Everything Begins and Ends at the Kentucky Club

Everything Begins and Ends at the Kentucky Club
Author Benjamin Alire Sáenz
Country United States
Language English
Genre Short stories, Chicano literature
Published Cinco Puntos Press
Pages 222
Awards PEN/Faulkner Award for Fiction (2013)
Lambda Literary Award for Gay Fiction (2013)
Stonewall Honor (2014)

Everything Begins and Ends at the Kentucky Club is a collection of short stories by Benjamin Alire Sáenz, published in 2012 by Cinco Puntos Press.

The book compiles seven short stories, all set in the Hispanic/Latino community in El Paso, Texas in the United States and its neighbouring city of Juárez, Chihuahua in Mexico.[1]

The Kentucky Club, a real-life bar a few blocks south of the border crossing in Juárez, appears in all seven stories as a linking motif.[1][2] In addition, all seven stories touch in some way on themes of survival, of trying to live through pain, grief and loss and of the struggle to find and maintain love, both within the protagonists' birth families and in their sexual or romantic relationships.[2] Several also touch on the outbreak of violent crime that engulfed Juárez in the 1990s, and the ways in which that fractured the interrelated cross-border culture of the two cities.

Contents

Story Originally published in
"He Has Gone to Be with the Women" Narrative
"The Art of Translation"
"The Rule Maker"
"Brother in Another Language"
"Sometimes the Rain" 11/11
"Chasing the Dragon"
"The Hurting Game"

Synopsis

"He Has Gone to Be with the Women"

Juan Carlos, a Chicano writer, and Javier, a Mexican consulate chauffeur, meet and start a relationship, frequently meeting at Juan Carlos' home in Sunset Heights. They talk about literature and their families often. Javier sometimes cuts theirs visits short as he has to spend time with his terminally ill uncle at the nearby hospital. After his uncle dies, the two men become closer.

After a few months, Juan Carlos asks Javier to move in with him, fearful Javier will become a victim of the violence in Juárez; Javier refuses. When Javier fails to show up for a date, Juan Carlos learns from friends that Javier has been kidnapped and has "disappeared." Juan Carlos spends months searching for any information but is ultimately unsuccessful.

One day, he receives a call from mutual friends Magda and Sofia regarding a watch of Javier that was found before his disappearance. They tell him to end his search as Javier has "gone to be with the women," a reference to Javier's mother who suffered a terrible fate in the desert. Juan Carlos soon leaves, ending up at the Kentucky Club.

"The Art of Translation"

In 1985, Nick Guerra is released from the hospital in El Paso after being treated for assault wounds and returns to living with his parents. The media tries to obtain his story but Nick is reclusive; he only goes out of the house for his job as a waiter and to run in the desert.

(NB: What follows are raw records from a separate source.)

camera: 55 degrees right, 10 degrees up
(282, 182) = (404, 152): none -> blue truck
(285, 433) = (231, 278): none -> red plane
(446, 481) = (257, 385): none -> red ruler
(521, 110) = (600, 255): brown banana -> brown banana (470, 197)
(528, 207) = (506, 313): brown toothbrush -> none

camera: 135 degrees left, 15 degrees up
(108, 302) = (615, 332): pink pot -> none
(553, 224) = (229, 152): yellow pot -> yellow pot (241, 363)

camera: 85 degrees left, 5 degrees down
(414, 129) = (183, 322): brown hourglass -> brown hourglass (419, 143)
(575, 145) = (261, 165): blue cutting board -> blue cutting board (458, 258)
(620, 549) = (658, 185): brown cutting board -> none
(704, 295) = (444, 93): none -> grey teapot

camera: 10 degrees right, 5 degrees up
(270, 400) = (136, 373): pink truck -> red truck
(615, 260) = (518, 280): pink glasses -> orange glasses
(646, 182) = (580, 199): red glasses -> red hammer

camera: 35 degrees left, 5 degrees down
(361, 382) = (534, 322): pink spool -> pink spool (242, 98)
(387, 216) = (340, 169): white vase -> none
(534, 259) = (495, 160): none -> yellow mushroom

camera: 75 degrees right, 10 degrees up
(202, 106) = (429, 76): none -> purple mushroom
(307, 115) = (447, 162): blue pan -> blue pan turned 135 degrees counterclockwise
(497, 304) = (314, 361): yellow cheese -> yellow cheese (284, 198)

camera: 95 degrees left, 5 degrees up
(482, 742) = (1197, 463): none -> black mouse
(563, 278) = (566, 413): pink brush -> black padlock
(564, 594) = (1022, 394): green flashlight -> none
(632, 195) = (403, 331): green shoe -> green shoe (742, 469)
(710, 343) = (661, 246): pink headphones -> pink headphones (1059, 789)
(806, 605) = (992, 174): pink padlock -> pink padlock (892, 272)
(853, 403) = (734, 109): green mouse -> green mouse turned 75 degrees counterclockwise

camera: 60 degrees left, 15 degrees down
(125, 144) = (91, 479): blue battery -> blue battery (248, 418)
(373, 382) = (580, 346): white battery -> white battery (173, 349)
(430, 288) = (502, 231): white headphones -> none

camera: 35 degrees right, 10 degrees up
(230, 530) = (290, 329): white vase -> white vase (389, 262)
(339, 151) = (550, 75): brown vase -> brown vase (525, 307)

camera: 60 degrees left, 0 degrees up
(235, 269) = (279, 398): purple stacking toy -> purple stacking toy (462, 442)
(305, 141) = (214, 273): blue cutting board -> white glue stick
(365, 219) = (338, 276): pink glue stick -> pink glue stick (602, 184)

He spends most of his time reading, relearning English and Spanish words, and translating those words between languages.

One day after work, he decides to go to a bar called the Regal Beagle; there, he meets Sylvia, a woman much older than him. They talk, and eventually they decide to go to the Kentucky Club before finally ending up at her apartment. Before they proceed to have sex, Nick tells her that he is open to anything except taking off this T-shirt. The morning after, she asks if he wants her phone number. He says yes, but ultimately refuses when she inquires about his back; he leaves her place on bad terms.

A week later, they run into each other again at the Regal Beagle and make up. They have sex again at her place but do not "make love." When she tries to remove his T-shirt, he steadfastly refuses. He leaves on worse terms than before. When he arrives home, he lays in bed thinking of English and Spanish words and phrase before falling asleep. When he awakes the next morning, he tries to come to terms with what happened when he was attacked: while the perpetrators were "writing" with a knife on his back, he should have "embraced it." He finally realize that he has to translate his deadpan life back into the world of the living.

Awards

The book won the PEN/Faulkner Award for Fiction in 2013,[3] making Sáenz the first Latino writer ever to win the award,[4] and also won a Lambda Literary Award in the Gay Fiction category at the 2013 Lambda Literary Awards.[5] It was also named at a 2014 Stonewall Honor Book by the American Library Association.[6]